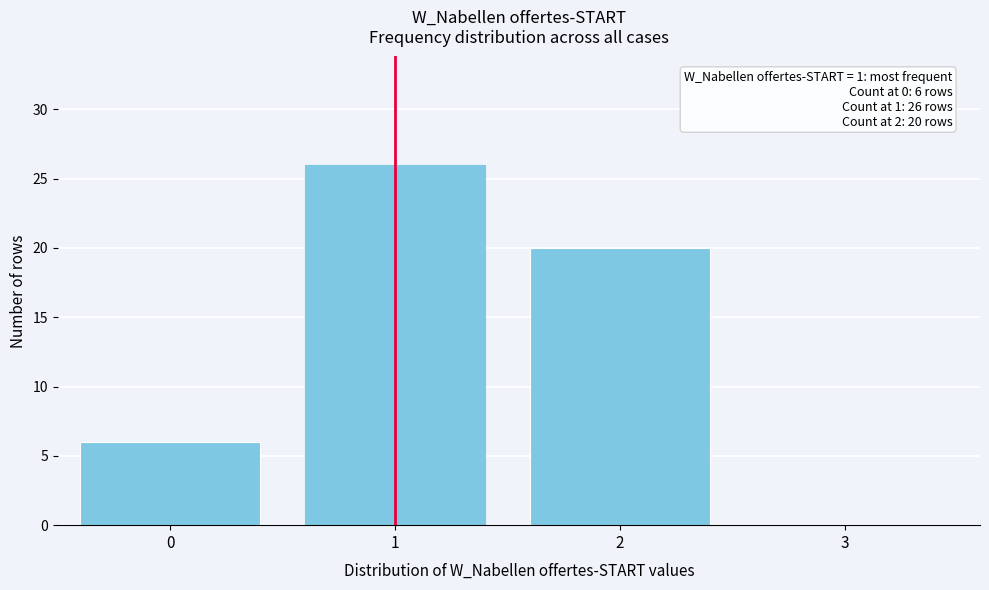

Reading right to left, what are all the values shown in this chart?

3=0	2=20	1=26	0=6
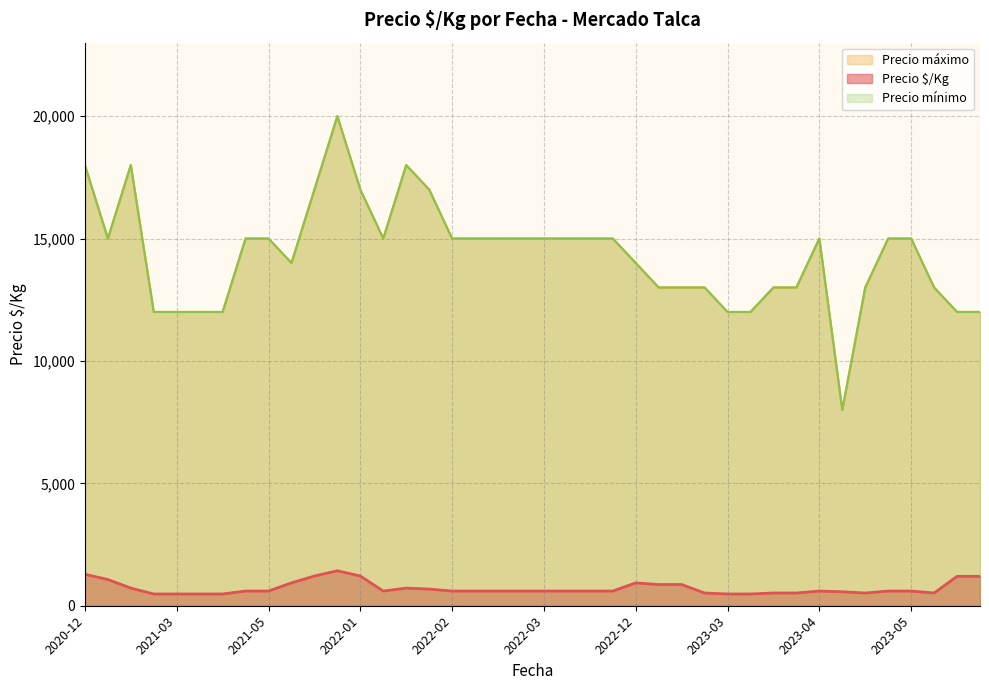

How many lines are shown in the chart?

3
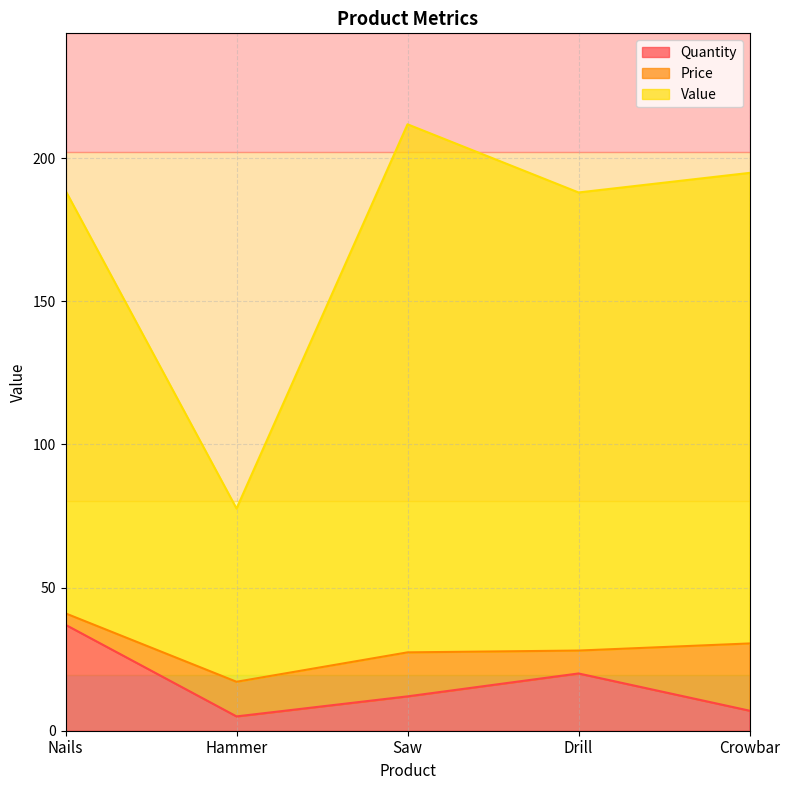

How many data points in Value are less than 188?

1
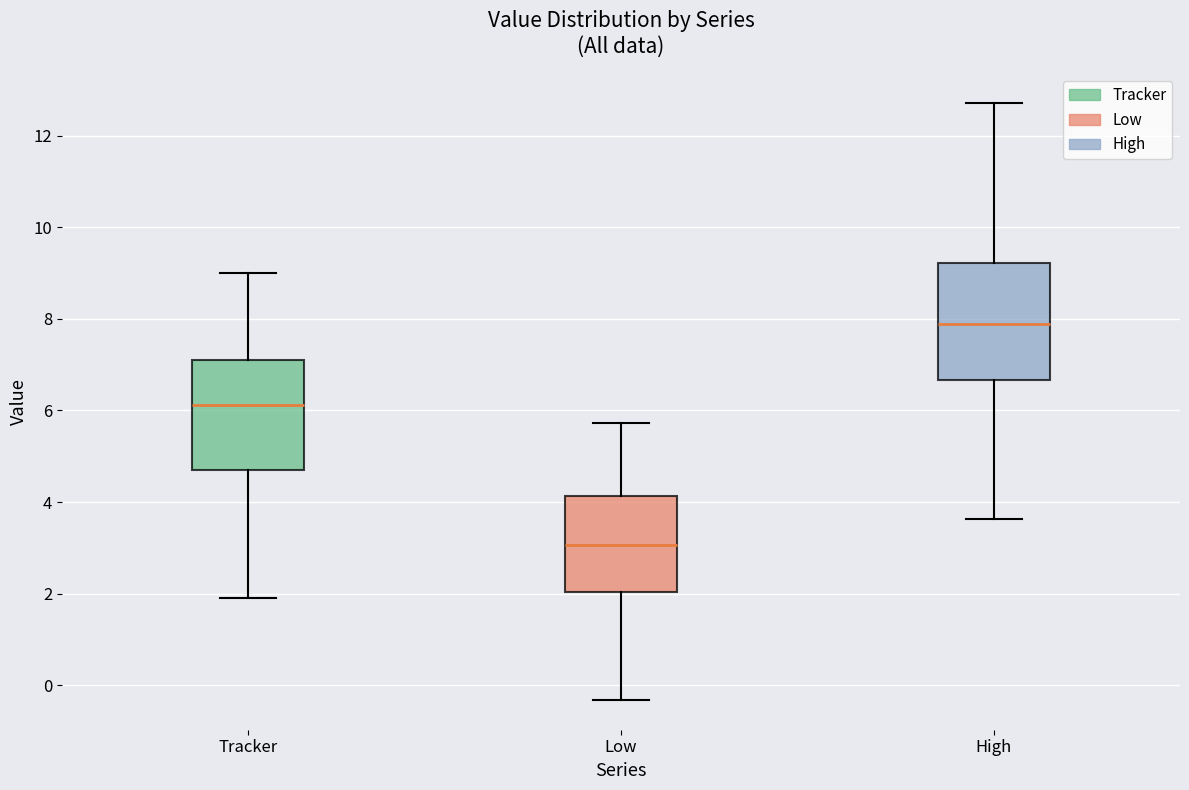

Which box has the highest median line?

High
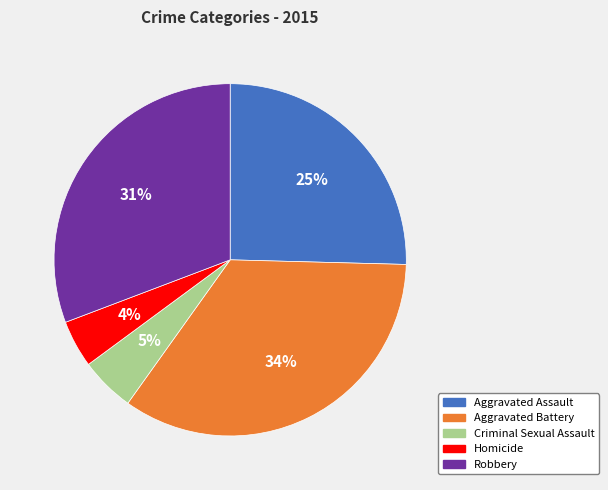

To the nearest percent, what portion does Aggravated Assault represent?

25%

◆ WHAT THE EXERCISE ASKS:
Reproduce all of the data above line for line, leaving out the pictures.

◆ RESULT OF THIS EXERCISE:
Reading right to left, what are all the values shown in this chart?

3=0	2=20	1=26	0=6

How many lines are shown in the chart?

3

How many data points in Value are less than 188?

1

Which box has the highest median line?

High

To the nearest percent, what portion does Aggravated Assault represent?

25%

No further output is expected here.